I think you'd agree that sleeping giant, the church, is overdue to wake up and set sail.  But that can only happen when each Christ-follower makes that choice as well.  We cannot harness the wind (God), but how we choose to adjust our sails will determine where we God takes us.

Friday, July 27, 2012


With the Olympics starting this week, I thought you would like to know that I have been asked to carry the torch.  Seriously.  Oh, not by the Olympic Committee, though that would be pretty sweet.  No, I've been asked to carry to torch of faith.  And the invitation comes from God.  He mentions numerous times in scripture to be the light unto the world.
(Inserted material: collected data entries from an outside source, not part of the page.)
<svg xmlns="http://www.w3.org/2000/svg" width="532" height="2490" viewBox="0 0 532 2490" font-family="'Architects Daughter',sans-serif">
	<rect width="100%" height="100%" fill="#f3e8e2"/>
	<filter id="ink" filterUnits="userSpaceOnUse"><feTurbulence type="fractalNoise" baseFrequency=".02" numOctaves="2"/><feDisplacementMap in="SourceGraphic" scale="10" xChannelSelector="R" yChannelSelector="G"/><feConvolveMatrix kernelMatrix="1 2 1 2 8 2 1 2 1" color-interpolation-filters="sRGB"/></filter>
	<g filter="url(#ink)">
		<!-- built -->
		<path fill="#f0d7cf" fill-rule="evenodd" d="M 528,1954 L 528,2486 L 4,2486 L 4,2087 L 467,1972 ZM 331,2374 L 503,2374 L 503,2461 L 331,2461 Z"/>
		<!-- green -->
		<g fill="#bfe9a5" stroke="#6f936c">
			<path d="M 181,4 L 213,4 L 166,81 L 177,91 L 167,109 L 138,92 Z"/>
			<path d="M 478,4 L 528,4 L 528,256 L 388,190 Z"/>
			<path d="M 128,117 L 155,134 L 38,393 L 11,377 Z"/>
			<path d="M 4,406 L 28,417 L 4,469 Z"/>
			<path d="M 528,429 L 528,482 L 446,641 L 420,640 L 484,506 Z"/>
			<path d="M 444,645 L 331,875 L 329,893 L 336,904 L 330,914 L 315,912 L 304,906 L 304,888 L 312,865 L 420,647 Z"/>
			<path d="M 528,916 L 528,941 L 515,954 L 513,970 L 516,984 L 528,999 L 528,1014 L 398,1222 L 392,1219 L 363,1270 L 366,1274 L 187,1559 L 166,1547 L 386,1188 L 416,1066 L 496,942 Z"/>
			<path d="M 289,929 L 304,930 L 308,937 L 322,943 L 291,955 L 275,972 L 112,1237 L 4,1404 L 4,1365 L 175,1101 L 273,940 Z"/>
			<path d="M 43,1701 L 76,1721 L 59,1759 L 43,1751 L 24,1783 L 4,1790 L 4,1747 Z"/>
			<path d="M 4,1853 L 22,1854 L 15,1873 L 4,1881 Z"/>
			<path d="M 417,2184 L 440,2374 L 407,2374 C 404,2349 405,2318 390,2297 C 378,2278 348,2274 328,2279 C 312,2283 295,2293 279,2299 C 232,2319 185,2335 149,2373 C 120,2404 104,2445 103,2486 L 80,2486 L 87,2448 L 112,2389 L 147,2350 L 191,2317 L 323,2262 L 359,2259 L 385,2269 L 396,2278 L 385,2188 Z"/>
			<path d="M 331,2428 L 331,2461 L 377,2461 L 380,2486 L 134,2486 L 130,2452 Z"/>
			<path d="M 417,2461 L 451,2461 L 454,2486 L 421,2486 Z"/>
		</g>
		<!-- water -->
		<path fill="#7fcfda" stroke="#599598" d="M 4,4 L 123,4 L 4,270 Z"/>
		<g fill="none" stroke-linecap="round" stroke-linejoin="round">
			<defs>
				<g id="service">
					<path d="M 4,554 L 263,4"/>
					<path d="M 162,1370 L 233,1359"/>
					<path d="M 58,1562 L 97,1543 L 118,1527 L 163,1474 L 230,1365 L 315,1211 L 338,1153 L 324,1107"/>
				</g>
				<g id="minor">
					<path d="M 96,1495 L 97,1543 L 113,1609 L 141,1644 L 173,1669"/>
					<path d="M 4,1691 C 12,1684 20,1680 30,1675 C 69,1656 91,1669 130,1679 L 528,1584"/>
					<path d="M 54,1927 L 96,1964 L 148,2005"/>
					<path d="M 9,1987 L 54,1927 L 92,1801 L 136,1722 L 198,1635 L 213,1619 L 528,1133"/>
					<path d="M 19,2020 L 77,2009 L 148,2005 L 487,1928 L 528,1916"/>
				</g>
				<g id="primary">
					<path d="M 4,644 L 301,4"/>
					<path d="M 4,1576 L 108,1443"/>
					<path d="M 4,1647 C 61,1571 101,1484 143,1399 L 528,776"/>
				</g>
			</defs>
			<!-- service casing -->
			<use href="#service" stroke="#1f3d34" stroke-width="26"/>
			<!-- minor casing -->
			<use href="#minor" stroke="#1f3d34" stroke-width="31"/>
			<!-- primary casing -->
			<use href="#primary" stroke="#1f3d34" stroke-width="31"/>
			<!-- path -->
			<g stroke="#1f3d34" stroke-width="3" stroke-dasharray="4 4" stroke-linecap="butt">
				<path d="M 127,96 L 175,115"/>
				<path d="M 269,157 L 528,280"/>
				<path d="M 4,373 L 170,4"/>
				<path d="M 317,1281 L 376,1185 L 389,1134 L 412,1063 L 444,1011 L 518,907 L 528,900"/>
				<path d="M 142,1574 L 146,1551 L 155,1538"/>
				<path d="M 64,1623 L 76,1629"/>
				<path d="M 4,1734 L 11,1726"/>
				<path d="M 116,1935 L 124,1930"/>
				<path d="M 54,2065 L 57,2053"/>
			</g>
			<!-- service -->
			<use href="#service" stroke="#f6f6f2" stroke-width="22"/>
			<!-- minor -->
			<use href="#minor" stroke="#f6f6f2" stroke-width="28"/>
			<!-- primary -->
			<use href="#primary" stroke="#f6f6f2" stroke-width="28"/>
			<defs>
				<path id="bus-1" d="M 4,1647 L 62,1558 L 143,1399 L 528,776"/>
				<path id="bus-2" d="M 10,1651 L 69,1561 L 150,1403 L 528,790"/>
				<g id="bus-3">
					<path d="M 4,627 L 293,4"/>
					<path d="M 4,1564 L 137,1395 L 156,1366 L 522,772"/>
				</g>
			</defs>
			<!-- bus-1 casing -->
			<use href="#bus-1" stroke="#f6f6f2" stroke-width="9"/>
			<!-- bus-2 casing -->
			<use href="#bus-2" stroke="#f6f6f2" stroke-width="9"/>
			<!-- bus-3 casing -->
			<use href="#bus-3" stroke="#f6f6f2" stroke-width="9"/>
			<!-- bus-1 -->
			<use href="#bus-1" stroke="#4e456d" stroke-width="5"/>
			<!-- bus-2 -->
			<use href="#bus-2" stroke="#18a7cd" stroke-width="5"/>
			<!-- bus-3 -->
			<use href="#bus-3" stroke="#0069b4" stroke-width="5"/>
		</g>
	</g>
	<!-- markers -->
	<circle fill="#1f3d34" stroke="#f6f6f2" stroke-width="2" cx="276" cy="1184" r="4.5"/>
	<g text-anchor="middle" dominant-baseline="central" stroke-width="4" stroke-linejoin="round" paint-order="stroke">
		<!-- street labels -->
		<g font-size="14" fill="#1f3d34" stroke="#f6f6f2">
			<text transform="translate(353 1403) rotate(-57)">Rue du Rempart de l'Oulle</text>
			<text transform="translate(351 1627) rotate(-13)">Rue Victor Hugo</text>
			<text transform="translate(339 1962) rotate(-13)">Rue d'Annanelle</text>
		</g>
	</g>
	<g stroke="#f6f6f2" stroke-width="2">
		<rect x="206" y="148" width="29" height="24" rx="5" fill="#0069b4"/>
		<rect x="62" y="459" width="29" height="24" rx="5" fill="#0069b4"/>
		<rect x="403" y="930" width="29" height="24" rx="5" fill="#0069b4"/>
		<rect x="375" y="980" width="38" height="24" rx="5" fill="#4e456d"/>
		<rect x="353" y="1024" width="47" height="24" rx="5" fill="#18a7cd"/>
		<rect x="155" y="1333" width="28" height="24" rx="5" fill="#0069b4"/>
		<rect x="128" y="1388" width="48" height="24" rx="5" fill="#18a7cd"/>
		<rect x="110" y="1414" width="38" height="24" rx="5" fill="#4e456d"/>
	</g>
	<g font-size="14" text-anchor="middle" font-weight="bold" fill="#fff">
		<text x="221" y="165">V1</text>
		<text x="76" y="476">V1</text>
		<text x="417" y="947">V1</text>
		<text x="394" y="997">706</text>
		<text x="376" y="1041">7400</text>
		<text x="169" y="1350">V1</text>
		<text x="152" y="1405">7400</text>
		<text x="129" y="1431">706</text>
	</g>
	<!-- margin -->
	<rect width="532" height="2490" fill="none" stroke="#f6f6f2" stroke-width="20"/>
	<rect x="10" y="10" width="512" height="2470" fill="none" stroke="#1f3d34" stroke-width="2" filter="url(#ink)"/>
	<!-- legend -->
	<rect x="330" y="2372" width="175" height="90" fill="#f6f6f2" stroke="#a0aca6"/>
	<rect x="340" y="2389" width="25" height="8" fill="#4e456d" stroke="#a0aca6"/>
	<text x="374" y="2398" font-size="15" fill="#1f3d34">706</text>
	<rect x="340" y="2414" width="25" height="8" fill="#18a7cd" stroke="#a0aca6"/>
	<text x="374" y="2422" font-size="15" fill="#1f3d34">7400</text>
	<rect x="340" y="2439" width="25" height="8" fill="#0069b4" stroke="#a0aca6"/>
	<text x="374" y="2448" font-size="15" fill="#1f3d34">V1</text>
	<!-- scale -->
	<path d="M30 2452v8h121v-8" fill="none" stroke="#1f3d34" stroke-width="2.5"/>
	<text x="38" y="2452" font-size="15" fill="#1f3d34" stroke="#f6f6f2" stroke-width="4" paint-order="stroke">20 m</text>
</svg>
Are you torchbearer material?  Are you able to "represent" the faith well?  Most of the Olympic torchbearers are former participants, or those who have made a difference and inspired someone to nominate them.  I suspect they also select those who can be trusted to keep the light burning.  After all, what happens if the person trips along a river, tumbles into the water, and the torch goes out?  "Oops" really wouldn't suffice."

Likewise, the torch God asks us to carry is a sacred trust.  It's not to be taken lightly.  To look back and consider the people God has entrusted to carry His light into a dark world, we can't help but be awestruck.  And we most likely feel small compared to them. 

Many Olympians in London, no doubt, were told they weren't good enough, strong enough, talented enough.  But did they quit?  No, they persevered.  The took the naysayers' challenge and used it as a motivation to succeed.

As disciples, we can't be stopped by those who say we aren't good enough.  We can smirk at those who say we will fail.  Why?  Because we are arrogant or pompous?  No.  We can continue and succeed as God's torchbearers as we claim for ourselves, "I can do all things through Christ who strengthens me." (Phil 4:13). 

You see, we do not strive and succeed on our own merits and abilities, but those of the Lord.  He is our Provider, our Sustainer, our reason for going on.

So carry the torch high and let it shine bright my friends.  Live a life worthy of a gold medal.